Dimanche dernier le réveil a sonné à ... 5h30. C'est tôt mais c'est fou comme la perspective d'un départ en vacances augmente le temps de réaction entre la sonnerie et le pied posé au sol. C'est tout juste si le réveil a le temps de se mettre en marche. Même principe dans la chambre des enfants, nous avons à peine le temps d'ouvrir la porte de la chambre qu'ils sont déjà debouts, l'oeil vif et le cheveu hirsute. Il va falloir aller vite car ces vacances sont un peu particulières puisque n°1, 2 et 3 partent avec leurs grands-parents et leur cousine là :

Ski

Les enfants sont prêts en un temps record. Habillés de pied en cape, avec leur combinaison, et leur anorak afin de permettre de caser tous les habits pour une semaine dans UNE valise. Dans le train ils enléveront la combi afin de rester en knickers (enfilé sous la combi). Cela fait 3 jour qu'ils n'ont absorbés aucun liquide afin d'éviter la revendication fatidique qui tombre en général quand la dernière fermeture éclair est zippée : le tour au wawa !
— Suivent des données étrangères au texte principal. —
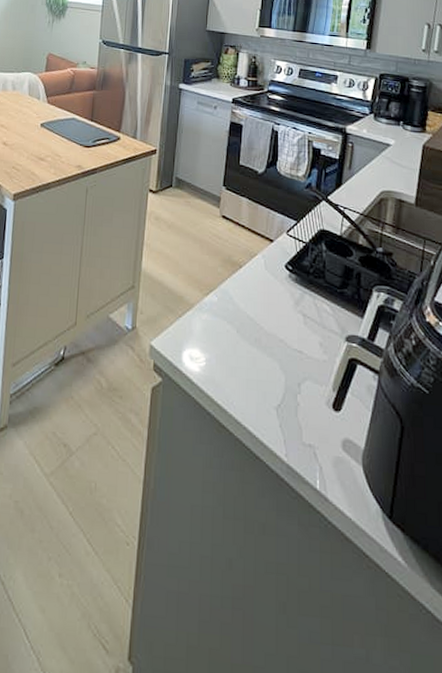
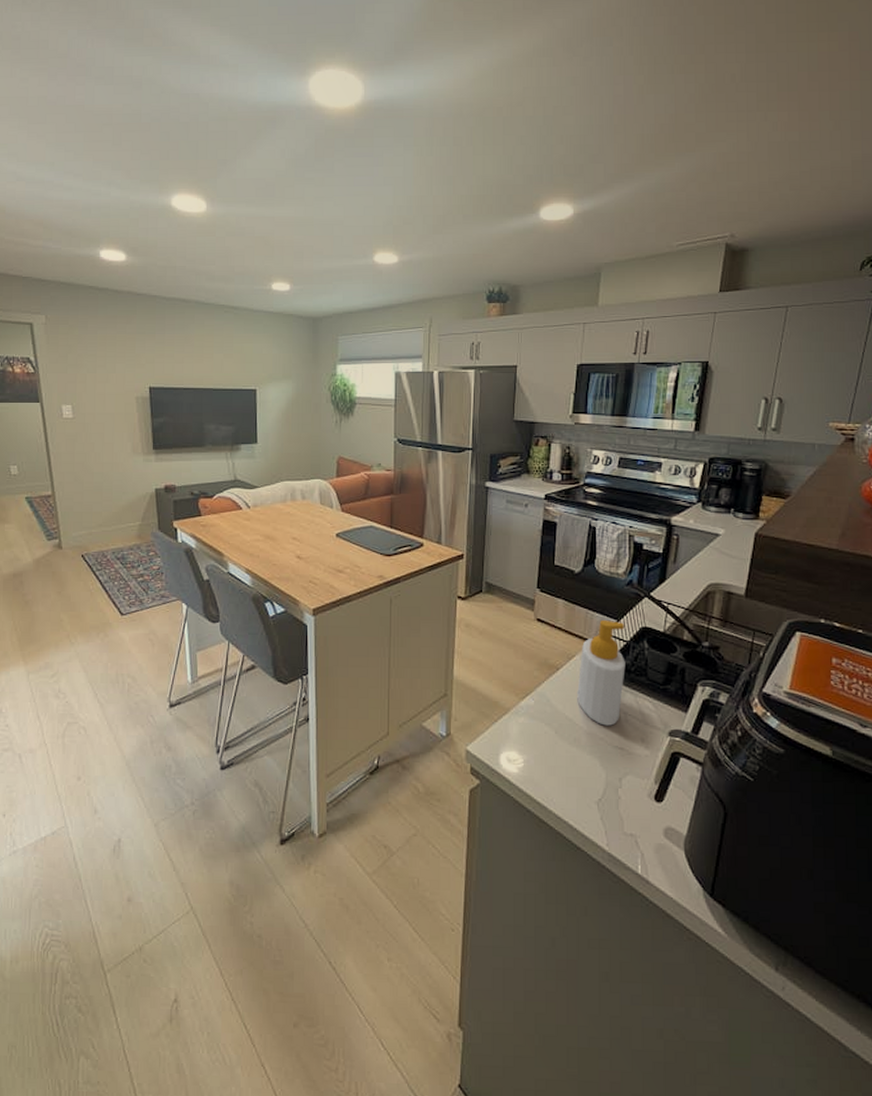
soap bottle: none [258,220,305,328] -> present [577,619,626,726]

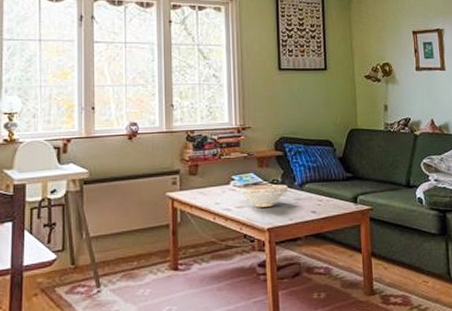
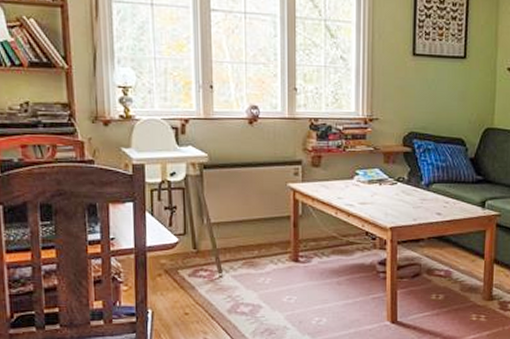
decorative bowl: present [241,184,288,207] -> none [364,182,414,205]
Nous sommes chez les grands-parents à 6h40, et à la gare à 7h10. L'enregistrement des bagages commencent à 7h20. Tout va bien. Je les laisse attendre leur train.

Comme nous n'avons que n°4, nous partons dans la foulée chez son Parrain et sa Marraine. Pour nous donc direction :

pile_d_tour_e_2

3 jours super. Un grand merci à A. et P. et leurs enfants de leur accueil.

Hier nous avons quitté le royaume de Belgique pour le duché de Normandie afin de continuer nos vacances. Nous avons encore quelques jours de "tranquillité" avant le retour des 3 grands, puisque Grand-Mère nous les redépose lundi prochain.